I've lost hope. I truly can't go on like this. Please pray for my son, for him spiritually, mentally, emotionally and physically. For me and my husband to have wisdom, love, patience, and strength. Also, for a school placement answer, for our family... and that my faith would not fail...I feel so guilty about that, as I've been a missionary, an evangelist, I've seen lives transformed, yet my son....

I'm not sure that my son is born-again, he gave himself to the Lord when he was 7 with tears of repentance, yet many areas of his life haven't changed, so I don't think so. THAT is the biggest request I have, because that will lead to transformation in every area of his life.

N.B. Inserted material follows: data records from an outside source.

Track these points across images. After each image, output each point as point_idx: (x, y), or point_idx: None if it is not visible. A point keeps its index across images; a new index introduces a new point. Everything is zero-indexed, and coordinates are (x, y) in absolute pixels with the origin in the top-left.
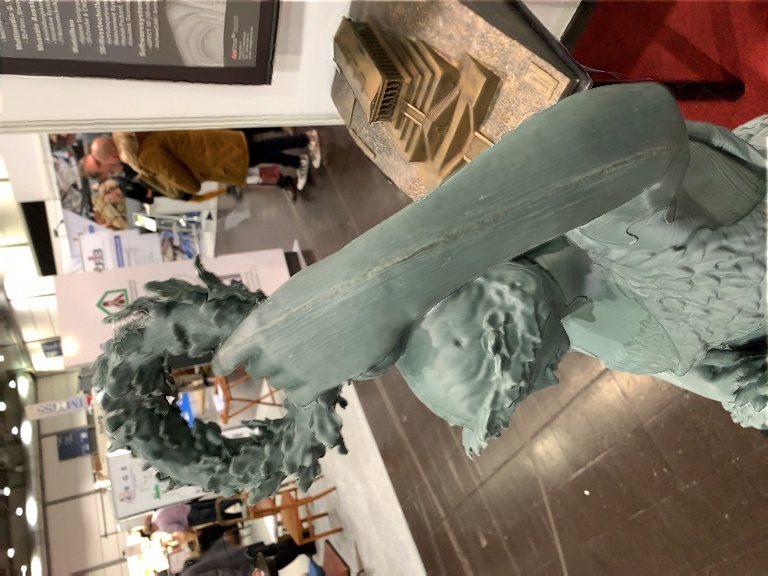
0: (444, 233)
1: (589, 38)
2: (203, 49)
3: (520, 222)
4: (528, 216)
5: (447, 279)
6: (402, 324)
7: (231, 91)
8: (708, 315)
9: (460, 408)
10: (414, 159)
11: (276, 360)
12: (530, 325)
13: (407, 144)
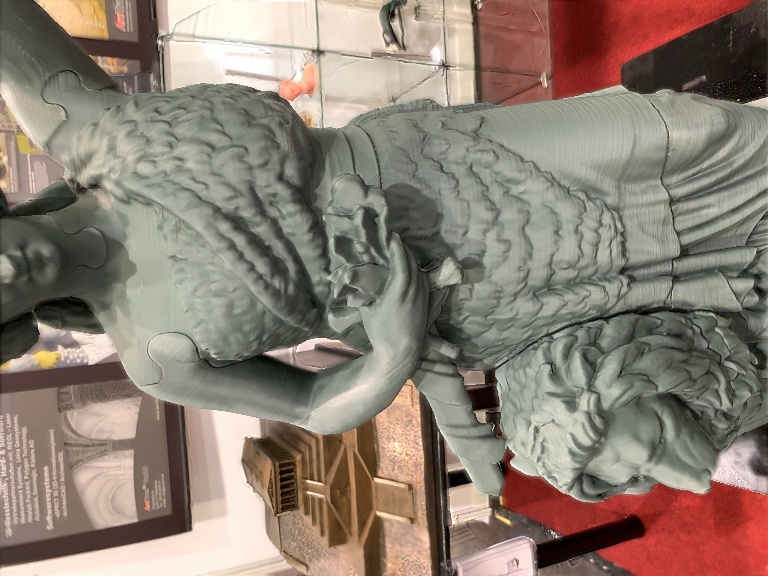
0: None
1: None
2: (113, 507)
3: None
4: None
5: None
6: None
7: (150, 548)
8: (183, 163)
9: None
10: (334, 542)
11: None
12: None
13: (320, 526)
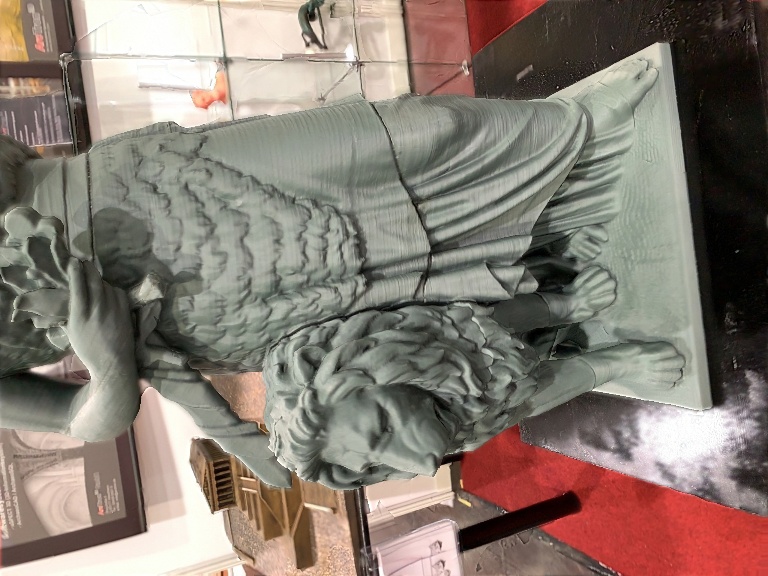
0: None
1: None
2: (67, 513)
3: None
4: None
5: None
6: None
7: (106, 551)
8: None
9: None
10: (270, 535)
11: None
12: None
13: (256, 521)
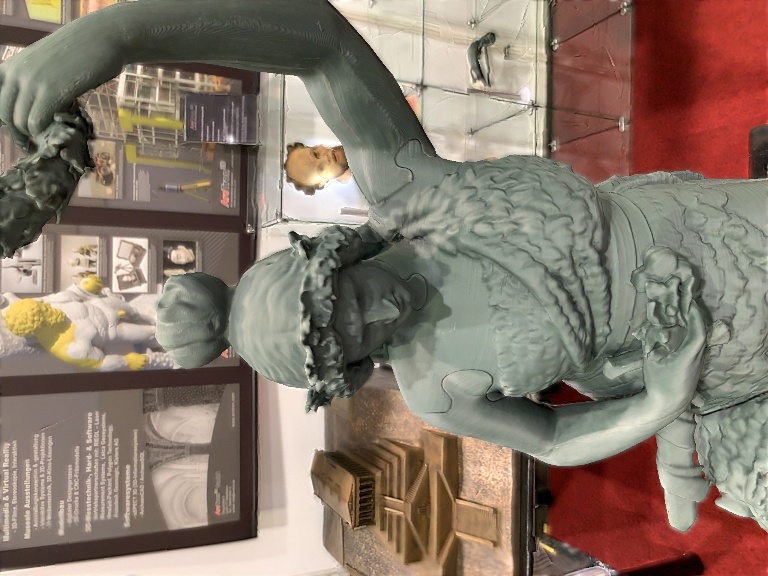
0: None
1: None
2: (187, 509)
3: None
4: None
5: (148, 12)
6: (115, 36)
7: (217, 552)
8: (519, 227)
9: (280, 313)
10: (409, 558)
11: (14, 69)
12: (333, 232)
13: (396, 542)
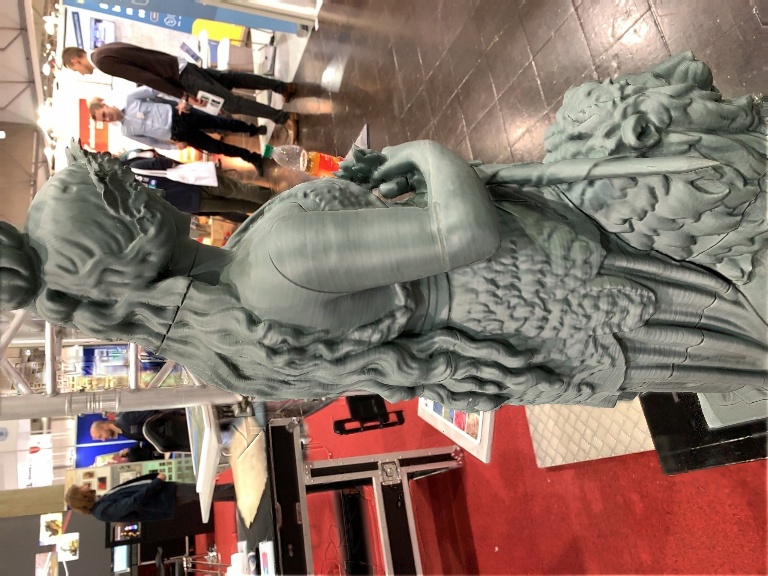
0: None
1: None
2: None
3: None
4: None
5: None
6: None
7: None
8: None
9: None
10: None
11: None
12: None
13: None
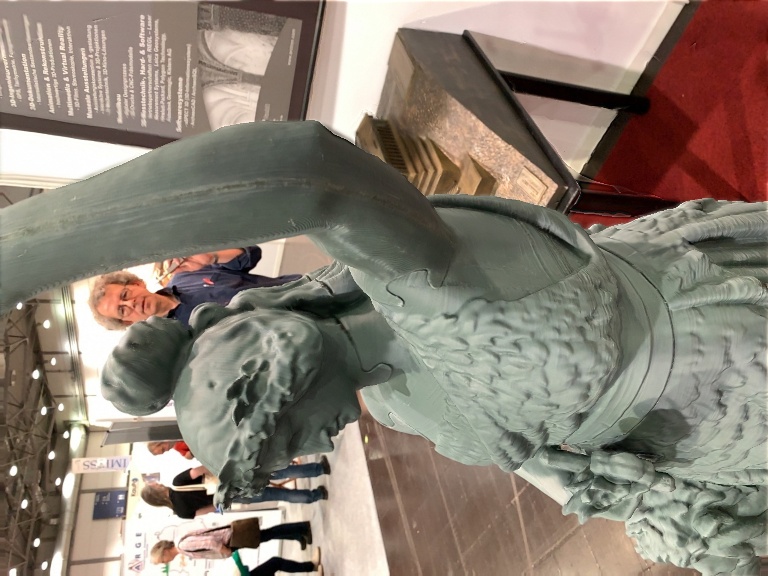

Bless your heart I am walking through almost the same situation with my 14 year old son. I can relate to so much of what you are feeling. It is truly one of the hardest things I have had to do in my life, yet I did take the advice to have my son assesed by a psychiatrist, then had 2 additional opinions, today I am thankful I did and though he still has issues I am thankful that things have definetly inmproved and there are God given people who are specialized in dealing with the matters that are beyond our control. If you need someone who knows your pain and understands please PM me it helps to know you are not alone. Praying for you.